Repository files navigation

Words Test Status codecov Go Reference

Go package words provides capabilities for extracting words from a string, by a collection of rules.

Rules

  1. Invalid UTF8-strings will not be split
  2. Hyphenated words will be treated as individual words unless disabled. E.g. "small-town" => []{"small", "town"}
  3. If the character is a space, punctuation or symbol, it will be voided, unless disabled. E.g. "my_string here" => []{"my", "string", "here"}
  4. Characters of same type in sequence, will be put together.
  5. If the current character is a lowercase, and the last character of the previous word was uppercase, the uppercase letter will be moved to the lowercase string. E.g. "YAMLParser" => []{"YAML", "Parser"}

Installation

$ go get github.com/imbue11235/words

Usage

Basic usage

words.Extract("Do you prefer camelCase to snake_case?") 
// => []string{"Do", "you", "prefer", "camel", "case", "to", "snake", "case")

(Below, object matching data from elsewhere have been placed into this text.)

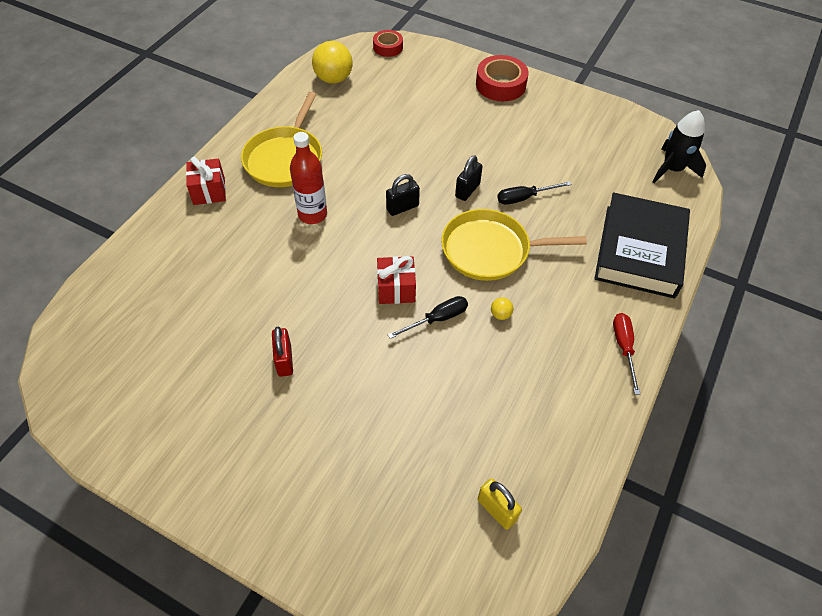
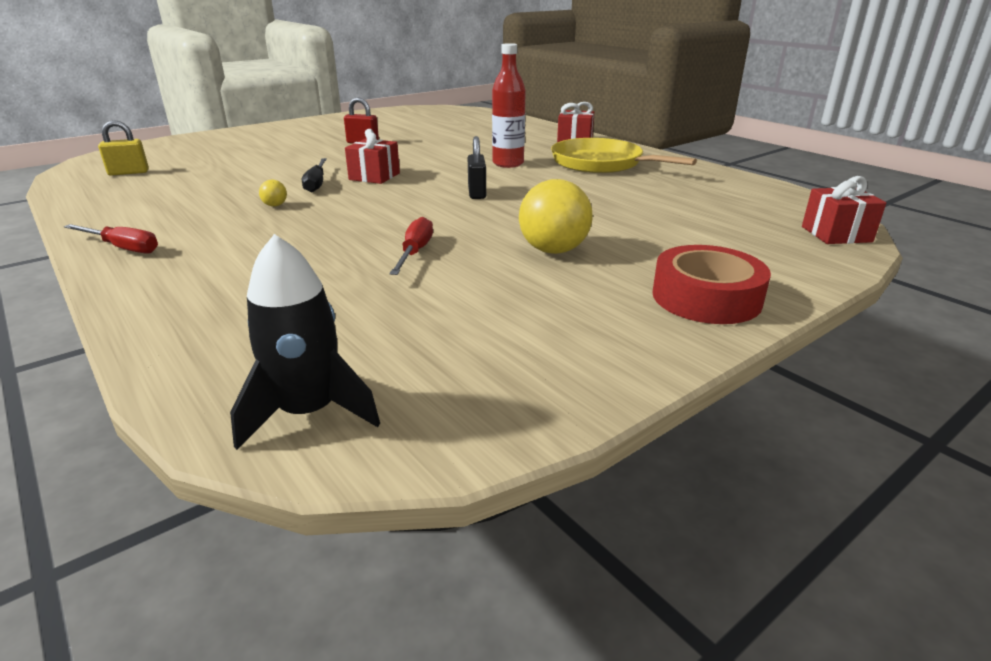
camera: 115 degrees right, 25 degrees down
yellow ball [312,41,353,84] -> yellow ball moved to [519,179,593,254]
red tape [373,30,403,57] -> red gift [802,176,886,244]
yellow pan [441,209,587,281] -> none
black padlock [455,155,483,201] -> none
black screwdriver [497,181,572,205] -> red screwdriver [389,217,433,275]
black book [594,192,690,299] -> none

words.Extract("YAMLParser")
// => []string{"YAML", "Parser"}

words.Extract("Bose QC35")
// => []string{"Bose", "QC", "35"}

With options

To further customize the extraction, options can be passed to the extract-method.

Punctuation

To include punctuation

words.Extract("So, now punctuation will be included.", words.IncludePunctuation())
// => []string{"So", ",", "now", "punctuation", "will", "be", "included", "."}

Spaces

To include spaces

words.Extract("So   many   spaces", words.IncludeSpaces())
// => []string{"So", "   ", "many", "   ", "spaces"}

Symbols

To include symbols

words.Extract("Some>String", words.IncludeSymbols())
// => []string{"Some", ">", "String"}

Hyphenated words

To allow hyphenated words

words.Extract("An anti-clockwise direction", words.AllowHyphenatedWords())
// => []string{"An", "anti-clockwise", "direction"}

Multiple options

To use multiple options at the same time

words.Extract("Using multiple options!" words.IncludeSpaces(), words.IncludePunctuation())
// => []string{"Using", " ", "multiple", " ", "options", "!"}

License

This project is licensed under the MIT license.